### About this exercise
Copy each entry below exactly as it appears.

The data START

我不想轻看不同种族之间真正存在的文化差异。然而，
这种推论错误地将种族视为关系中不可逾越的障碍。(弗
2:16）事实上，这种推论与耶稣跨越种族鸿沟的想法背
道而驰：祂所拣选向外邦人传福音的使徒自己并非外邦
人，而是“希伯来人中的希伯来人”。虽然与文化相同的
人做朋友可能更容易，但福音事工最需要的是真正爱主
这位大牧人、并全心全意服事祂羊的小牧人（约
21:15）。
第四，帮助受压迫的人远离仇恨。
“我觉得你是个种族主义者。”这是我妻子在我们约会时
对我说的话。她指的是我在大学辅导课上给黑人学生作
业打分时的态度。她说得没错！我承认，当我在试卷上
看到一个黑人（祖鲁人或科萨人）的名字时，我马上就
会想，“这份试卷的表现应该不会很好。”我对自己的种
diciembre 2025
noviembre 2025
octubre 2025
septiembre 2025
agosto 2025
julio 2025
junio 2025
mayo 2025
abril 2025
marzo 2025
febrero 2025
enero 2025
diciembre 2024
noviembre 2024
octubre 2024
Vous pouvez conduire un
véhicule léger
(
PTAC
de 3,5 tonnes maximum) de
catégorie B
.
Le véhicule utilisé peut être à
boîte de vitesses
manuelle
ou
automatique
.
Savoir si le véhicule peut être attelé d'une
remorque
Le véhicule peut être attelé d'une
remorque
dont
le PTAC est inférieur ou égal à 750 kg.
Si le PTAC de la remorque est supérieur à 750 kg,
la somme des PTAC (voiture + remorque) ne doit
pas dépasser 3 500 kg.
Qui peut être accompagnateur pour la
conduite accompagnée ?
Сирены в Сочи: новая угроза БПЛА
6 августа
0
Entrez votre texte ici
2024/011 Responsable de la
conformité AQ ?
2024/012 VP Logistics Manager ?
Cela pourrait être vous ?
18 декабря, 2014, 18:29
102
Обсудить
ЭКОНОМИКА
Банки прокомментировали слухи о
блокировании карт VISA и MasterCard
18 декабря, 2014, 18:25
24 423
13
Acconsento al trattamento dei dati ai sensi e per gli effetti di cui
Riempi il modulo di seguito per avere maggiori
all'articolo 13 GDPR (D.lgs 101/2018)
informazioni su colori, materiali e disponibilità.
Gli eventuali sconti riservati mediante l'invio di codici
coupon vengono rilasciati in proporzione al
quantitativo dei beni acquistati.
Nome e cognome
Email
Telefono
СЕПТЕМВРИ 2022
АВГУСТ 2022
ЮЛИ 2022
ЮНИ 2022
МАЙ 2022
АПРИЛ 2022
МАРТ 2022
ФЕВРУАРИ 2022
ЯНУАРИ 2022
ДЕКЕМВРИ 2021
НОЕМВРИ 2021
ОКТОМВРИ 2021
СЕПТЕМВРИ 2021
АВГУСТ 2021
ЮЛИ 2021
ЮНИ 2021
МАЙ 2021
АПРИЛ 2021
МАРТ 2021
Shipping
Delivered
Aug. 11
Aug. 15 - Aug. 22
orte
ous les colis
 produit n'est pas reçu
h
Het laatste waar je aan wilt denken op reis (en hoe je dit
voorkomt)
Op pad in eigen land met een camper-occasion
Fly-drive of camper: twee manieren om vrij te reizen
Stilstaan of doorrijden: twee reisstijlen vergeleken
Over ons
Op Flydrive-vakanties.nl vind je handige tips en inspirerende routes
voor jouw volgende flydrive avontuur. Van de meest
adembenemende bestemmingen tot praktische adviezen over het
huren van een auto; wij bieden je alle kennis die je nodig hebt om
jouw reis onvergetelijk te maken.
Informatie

The data END

### Finished exercise
我不想轻看不同种族之间真正存在的文化差异。然而，
这种推论错误地将种族视为关系中不可逾越的障碍。(弗
2:16）事实上，这种推论与耶稣跨越种族鸿沟的想法背
道而驰：祂所拣选向外邦人传福音的使徒自己并非外邦
人，而是“希伯来人中的希伯来人”。虽然与文化相同的
人做朋友可能更容易，但福音事工最需要的是真正爱主
这位大牧人、并全心全意服事祂羊的小牧人（约
21:15）。
第四，帮助受压迫的人远离仇恨。
“我觉得你是个种族主义者。”这是我妻子在我们约会时
对我说的话。她指的是我在大学辅导课上给黑人学生作
业打分时的态度。她说得没错！我承认，当我在试卷上
看到一个黑人（祖鲁人或科萨人）的名字时，我马上就
会想，“这份试卷的表现应该不会很好。”我对自己的种
diciembre 2025
noviembre 2025
octubre 2025
septiembre 2025
agosto 2025
julio 2025
junio 2025
mayo 2025
abril 2025
marzo 2025
febrero 2025
enero 2025
diciembre 2024
noviembre 2024
octubre 2024
Vous pouvez conduire un
véhicule léger
(
PTAC
de 3,5 tonnes maximum) de
catégorie B
.
Le véhicule utilisé peut être à
boîte de vitesses
manuelle
ou
automatique
.
Savoir si le véhicule peut être attelé d'une
remorque
Le véhicule peut être attelé d'une
remorque
dont
le PTAC est inférieur ou égal à 750 kg.
Si le PTAC de la remorque est supérieur à 750 kg,
la somme des PTAC (voiture + remorque) ne doit
pas dépasser 3 500 kg.
Qui peut être accompagnateur pour la
conduite accompagnée ?
Сирены в Сочи: новая угроза БПЛА
6 августа
0
Entrez votre texte ici
2024/011 Responsable de la
conformité AQ ?
2024/012 VP Logistics Manager ?
Cela pourrait être vous ?
18 декабря, 2014, 18:29
102
Обсудить
ЭКОНОМИКА
Банки прокомментировали слухи о
блокировании карт VISA и MasterCard
18 декабря, 2014, 18:25
24 423
13
Acconsento al trattamento dei dati ai sensi e per gli effetti di cui
Riempi il modulo di seguito per avere maggiori
all'articolo 13 GDPR (D.lgs 101/2018)
informazioni su colori, materiali e disponibilità.
Gli eventuali sconti riservati mediante l'invio di codici
coupon vengono rilasciati in proporzione al
quantitativo dei beni acquistati.
Nome e cognome
Email
Telefono
СЕПТЕМВРИ 2022
АВГУСТ 2022
ЮЛИ 2022
ЮНИ 2022
МАЙ 2022
АПРИЛ 2022
МАРТ 2022
ФЕВРУАРИ 2022
ЯНУАРИ 2022
ДЕКЕМВРИ 2021
НОЕМВРИ 2021
ОКТОМВРИ 2021
СЕПТЕМВРИ 2021
АВГУСТ 2021
ЮЛИ 2021
ЮНИ 2021
МАЙ 2021
АПРИЛ 2021
МАРТ 2021
Shipping
Delivered
Aug. 11
Aug. 15 - Aug. 22
orte
ous les colis
 produit n'est pas reçu
h
Het laatste waar je aan wilt denken op reis (en hoe je dit
voorkomt)
Op pad in eigen land met een camper-occasion
Fly-drive of camper: twee manieren om vrij te reizen
Stilstaan of doorrijden: twee reisstijlen vergeleken
Over ons
Op Flydrive-vakanties.nl vind je handige tips en inspirerende routes
voor jouw volgende flydrive avontuur. Van de meest
adembenemende bestemmingen tot praktische adviezen over het
huren van een auto; wij bieden je alle kennis die je nodig hebt om
jouw reis onvergetelijk te maken.
Informatie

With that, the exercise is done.